Yes, it takes lots of practice to master free motion quilting, but having the right tools and accessories can put you on the fast track to success.
Of course, you know you need a sewing machine, a needle, thread and your quilt sandwich. After that, you can add just a few extra supplies to your toolbox and be well on your way to an FMQ masterpiece.
These gadgets can take some of the stress out of free-motion quilting.
1. A free-motion quilting foot
This first one is a must-have! A free-motion quilting foot allows full movement of the quilt under the needle and clear visibility while quilting.
There are lots of choices here: hopping or stable, clear or metal, open or closed. Only experience will reveal what you prefer. Consult your machine manual to discover what type is made for your machine. If you’re unsatisfied with those options, generic feet are also available.
2. Extension table
An extension table should be next on your list. This is a plastic rectangular platform that’s designed to fit snugly around your machine. It extends your work surface at needle height.
An extension table makes it easier to support your quilt while free motion quilting. This reduces hand fatigue, allowing you to quilt longer in one sitting. And, since the quilt is not dragging off the edge of the sewing machine, you can move it more smoothly to create nicer shapes.
To get the correct fit, it’s best to find an extension table made by the manufacturer of your particular machine. For example, Horizon Memory Craft 8900QCP Special Edition shown above only works with certain extender tables. You can also find universal sewing tables, like this one from Janome, which fits with more than just one machine.
3. Quilting gloves
Like an extension table, quilting gloves make the task of free-motion quilting less tiring. These thin, stretchy gloves are designed to help you grip the quilt securely. Many have little sticky dots on them, much like non-slip pajama feet.
Gloves are available in all kinds of sizes and styles, so keep looking until you find a pair that fit you like a second skin! Quilt shows are great places to shop for quilting gloves, or you can find many online.
4. Marking tools
Although it tends to look effortless, free motion quilting sometimes involves advance planning. You might wish to make marks on the quilt to create boundaries or reference points for spacing.

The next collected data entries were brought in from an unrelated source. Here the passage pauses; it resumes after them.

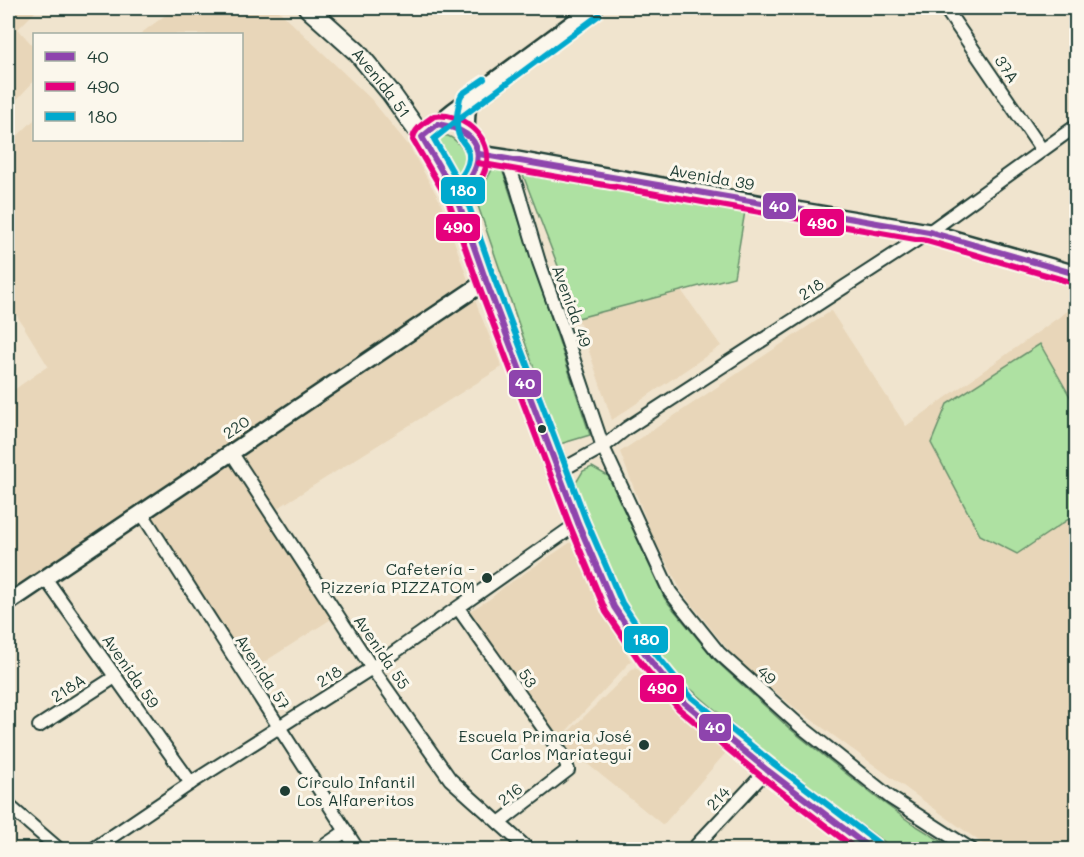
<svg xmlns="http://www.w3.org/2000/svg" width="1084" height="857" font-family="Mali,sans-serif">
  <style>
    .built { fill: #e8d6b9 }
    .green { fill: #aee1a2; stroke: #668f6b; stroke-width: 1.5 }
    .lines { fill: none; stroke-linecap: round; stroke-linejoin: round }
    .minor-casing { stroke: #1f3d34; stroke-width: 16 }
    .tertiary-casing { stroke: #1f3d34; stroke-width: 20 }
    .secondary-casing { stroke: #1f3d34; stroke-width: 21 }
    .primary-casing { stroke: #1f3d34; stroke-width: 22 }
    .minor { stroke: #fbf7ec; stroke-width: 12 }
    .tertiary { stroke: #fbf7ec; stroke-width: 15 }
    .secondary { stroke: #fbf7ec; stroke-width: 16 }
    .primary { stroke: #fbf7ec; stroke-width: 18 }
    .bus-1-casing { stroke: #fbf7ec; stroke-width: 10 }
    .bus-2-casing { stroke: #fbf7ec; stroke-width: 10 }
    .bus-3-casing { stroke: #fbf7ec; stroke-width: 10 }
    .bus-1 { stroke: #8e44ad; stroke-width: 6 }
    .bus-2 { stroke: #e5007d; stroke-width: 6 }
    .bus-3 { stroke: #00a9ce; stroke-width: 6 }
    .bus-dot { fill: #1f3d34; stroke: #fbf7ec; stroke-width: 2 }
    .labels { text-anchor: middle; stroke-width: 6; stroke-linejoin: round; paint-order: stroke }
    .street-label { font-size: 16px; fill: #1f3d34; stroke: #fbf7ec }
    .poi-label { font-size: 16px; fill: #1f3d34; stroke: #fbf7ec; text-anchor: end }
    .line-badge { stroke: #fbf7ec; stroke-width: 2 }
    .badge-label { font-size: 16px; text-anchor: middle; font-weight: bold; fill: #fff }
  </style>
  <rect width="100%" height="100%" fill="#f0e4ce"/>
  <filter id="ink" filterUnits="userSpaceOnUse"><feTurbulence type="fractalNoise" baseFrequency=".0167" numOctaves="2"/><feDisplacementMap in="SourceGraphic" scale="12" xChannelSelector="R" yChannelSelector="G"/><feConvolveMatrix kernelMatrix="1 2 1 2 8 2 1 2 1" color-interpolation-filters="sRGB"/></filter>
  <g filter="url(#ink)">
    <g class="built">
      <polygon points="8,8 39,8 18,29 34,47 34,81 8,109"/>
      <polygon points="175,8 276,8 371,99 409,146 440,201 479,311 502,367 270,513 336,616 250,671 139,503 8,596 8,394 48,366 8,301 8,145 34,120 34,140 242,140 242,34 140,34"/>
      <polygon points="681,290 721,346 612,420 578,318"/>
      <polygon points="1076,305 1076,849 990,849 794,707 736,660 682,592 652,535 620,452 831,311 906,426"/>
      <polygon points="571,542 613,629 631,661 558,740 466,613 490,599 504,587"/>
      <polygon points="635,667 729,749 663,825 559,741"/>
    </g>
    <g class="green">
      <path d="M 438,136 C 441,136 446,136 448,136 C 456,139 467,152 467,160 C 467,165 463,170 461,174 L 456,176 C 446,167 438,151 434,139 Z"/>
      <polygon points="494,166 501,166 590,435 560,444 476,200"/>
      <polygon points="523,175 745,211 734,277 578,318"/>
      <polygon points="1040,344 1076,407 1076,514 1017,554 980,535 931,443 947,404"/>
      <polygon points="592,467 608,476 665,599 715,660 789,728 877,798 910,822 954,849 894,849 775,761 672,673 627,613 590,526 574,486 583,471"/>
    </g>
    <g class="lines">
      <defs>
        <g id="minor">
          <polyline points="945,8 1042,150"/>
          <polyline points="506,158 517,188 539,262 566,337 603,447 670,592 719,653 799,725 891,798 972,850"/>
          <polyline points="231,452 372,668 450,779 529,850"/>
          <polyline points="558,472 603,447 627,428 929,232 1076,126"/>
          <polyline points="141,512 358,850"/>
          <polyline points="45,578 191,783"/>
          <polyline points="458,608 564,757 568,770 499,823"/>
          <polyline points="39,726 115,677"/>
          <polyline points="8,805 60,850"/>
          <polyline points="92,850 191,783 372,668 578,523"/>
          <polyline points="318,850 346,831"/>
          <polyline points="692,850 767,770"/>
        </g>
        <g id="tertiary">
          <polyline points="479,154 506,158 796,210 929,232 1076,274"/>
          <polyline points="8,603 486,281"/>
        </g>
        <g id="secondary">
          <polyline points="422,137 454,111 594,8"/>
          <path d="M 456,196 C 469,183 484,166 476,146 C 474,141 469,138 468,134 C 464,126 467,109 468,101"/>
        </g>
        <g id="primary">
          <path id="s1" d="M 308,8 L 357,52 L 390,92 L 422,137 L 456,196 L 486,281 L 578,523 L 614,607 L 630,632 L 648,658 L 685,703 L 767,770 L 873,850"/>
        </g>
      </defs>
      <use href="#minor" class="minor-casing"/>
      <use href="#tertiary" class="tertiary-casing"/>
      <use href="#secondary" class="secondary-casing"/>
      <use href="#primary" class="primary-casing"/>
      <use href="#minor" class="minor"/>
      <use href="#tertiary" class="tertiary"/>
      <use href="#secondary" class="secondary"/>
      <use href="#primary" class="primary"/>
      <defs>
        <g id="bus-1">
          <path d="M 438,124 C 488,133 487,164 456,196 L 422,137 Z"/>
          <polyline points="479,154 929,232 1076,274"/>
          <polyline points="456,196 486,281 578,523 614,607 648,658 685,703 767,770 872,850"/>
        </g>
        <g id="bus-2">
          <polyline points="478,163 927,241 1074,283"/>
          <path d="M 466,198 C 476,188 485,176 487,162 C 490,134 460,112 434,116 C 426,122 413,129 413,140 L 448,200 L 478,284 L 570,526 L 606,612 L 641,663 L 679,709 L 762,777 L 857,850"/>
        </g>
        <g id="bus-3">
          <polyline points="599,15 460,118 434,139 464,192 494,278 586,520 622,603 655,653 691,697 773,763 878,843"/>
          <path d="M 450,190 C 459,180 475,164 467,148 C 464,142 459,139 458,132 C 455,121 458,109 460,98 L 462,94 L 484,79"/>
        </g>
      </defs>
      <use href="#bus-1" class="bus-1-casing"/>
      <use href="#bus-2" class="bus-2-casing"/>
      <use href="#bus-3" class="bus-3-casing"/>
      <use href="#bus-1" class="bus-1"/>
      <use href="#bus-2" class="bus-2"/>
      <use href="#bus-3" class="bus-3"/>
    </g>
  </g>
  <g class="bus-dot">
    <circle cx="542" cy="429" r="5"/>
    <circle cx="487" cy="578" r="6"/>
    <circle cx="644" cy="745" r="6"/>
    <circle cx="285" cy="791" r="6"/>
  </g>
  <g class="labels">
    <g class="street-label">
      <text transform="translate(1007 69) rotate(56)" y="6">37A</text>
      <text dy="6" stroke="none"><textPath href="#s1" startOffset="105">Avenida 51</textPath></text>
      <text transform="translate(712 177) rotate(10)" y="6">Avenida 39</text>
      <text transform="translate(811 289) rotate(-33)" y="6">218</text>
      <text transform="translate(572 306) rotate(70)" y="6">Avenida 49</text>
      <text transform="translate(236 427) rotate(-34)" y="6">220</text>
      <text transform="translate(382 652) rotate(56)" y="6">Avenida 55</text>
      <text transform="translate(131 671) rotate(55)" y="6">Avenida 59</text>
      <text transform="translate(263 672) rotate(57)" y="6">Avenida 57</text>
      <text transform="translate(767 675) rotate(43)" y="6">49</text>
      <text transform="translate(329 676) rotate(-32)" y="6">218</text>
      <text transform="translate(528 678) rotate(55)" y="6">53</text>
      <text transform="translate(68 688) rotate(-33)" y="6">218A</text>
      <text transform="translate(510 794) rotate(-38)" y="6">216</text>
      <text transform="translate(718 798) rotate(-47)" y="6">214</text>
    </g>
    <g class="poi-label">
      <text x="475" y="575">Cafetería -<tspan x="475" dy="18">Pizzería PIZZATOM</tspan></text>
      <text x="632" y="742">Escuela Primaria José<tspan x="632" dy="18">Carlos Mariategui</tspan></text>
      <text x="297" y="788" text-anchor="start">Círculo Infantil<tspan x="297" dy="18">Los Alfareritos</tspan></text>
    </g>
  </g>
  <g class="line-badge">
    <rect x="440" y="176" width="46" height="29" rx="6" fill="#00a9ce"/>
    <rect x="762" y="192" width="35" height="28" rx="6" fill="#8e44ad"/>
    <rect x="799" y="208" width="46" height="29" rx="6" fill="#e5007d"/>
    <rect x="435" y="213" width="46" height="29" rx="6" fill="#e5007d"/>
    <rect x="508" y="369" width="34" height="29" rx="6" fill="#8e44ad"/>
    <rect x="623" y="625" width="46" height="29" rx="6" fill="#00a9ce"/>
    <rect x="639" y="674" width="46" height="29" rx="6" fill="#e5007d"/>
    <rect x="698" y="713" width="34" height="29" rx="6" fill="#8e44ad"/>
  </g>
  <g class="badge-label">
    <text x="463" y="196">180</text>
    <text x="779" y="212">40</text>
    <text x="822" y="229">490</text>
    <text x="458" y="233">490</text>
    <text x="525" y="389">40</text>
    <text x="646" y="645">180</text>
    <text x="662" y="694">490</text>
    <text x="715" y="733">40</text>
  </g>
  <rect width="1084" height="857" fill="none" stroke="#fbf7ec" stroke-width="30"/>
  <rect x="15" y="15" width="1054" height="827" fill="none" stroke="#1f3d34" stroke-width="2" filter="url(#ink)"/>
  <rect x="33" y="33" width="210" height="108" fill="#fbf7ec" stroke="#a3ada2" stroke-width="1.5"/>
  <rect x="45" y="52" width="30" height="9" fill="#8e44ad" stroke="#a3ada2" stroke-width="1.5"/>
  <text x="87" y="63" font-size="18" fill="#1f3d34">40</text>
  <rect x="45" y="82" width="30" height="9" fill="#e5007d" stroke="#a3ada2" stroke-width="1.5"/>
  <text x="87" y="93" font-size="18" fill="#1f3d34">490</text>
  <rect x="45" y="112" width="30" height="9" fill="#00a9ce" stroke="#a3ada2" stroke-width="1.5"/>
  <text x="87" y="123" font-size="18" fill="#1f3d34">180</text>
</svg>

The marking tools you use for sewing also work well when free-motion quilting. A simple water soluble pencil, for example, comes in handy for marking points. A hera marker is my go-to for straight lines. This tool creates fine creases to mark lines with more accuracy and speed than pencils, chalk or pen.
Of course, if you plan to use your piecing as guidelines (often called dot-to-dot quilting), you might not need marking tools like these.
5. Quilting rulersFrom Quilting with Rulers: Free Motion Made Simple with Angela Walters
After you master the basics, experiment with rulers designed for free-motion quilting. You can find all kinds of rulers available in half circles, curves, novelty shapes, straight lines, and more.
When you can guide your FMQ foot along the hard edge of the rulers, you’ll get smoother, neater quilting lines. If you ever get frustrated because your free-motion quilting is not as perfect as you’d like, rulers will help!
Free-motion quilting rulers are best used in conjunction with a thick free-motion quilting foot, called a ruler foot. The ruler foot guards against the possibility of quilting on the ruler itself.
6. Supreme Slider
A Supreme Slider is a slick plastic sheet that clings to your sewing machine bed like a vinyl decal, creating a smooth surface that covers your machine’s feed dogs. There’s a small rectangle cut out at center for the needle hole. It’s designed specifically for free-motion quilting on a domestic machine, and it peels on and off easy.
The Supreme Slider creates an extra slick surface. With it in place, you’ll find it easier than ever to move a quilt under the needle as you quilt. Like an extension table and gloves, this tool reduces fatigue and makes FMQ more enjoyable.
7. Quilting guide
If you find it difficult to keep the quilt surface flat while free motion quilting, try a quilting guide. This specialty tool is a weighted ring is covered with a rubbery surface that lightly grips the quilt. You simply place it on top of your quilt and quilt within the ring.
The ring holds the quilt flat so you can clearly view your quilting canvas. Instead of holding and moving the quilt, your hands will rest on the ring and move it gently.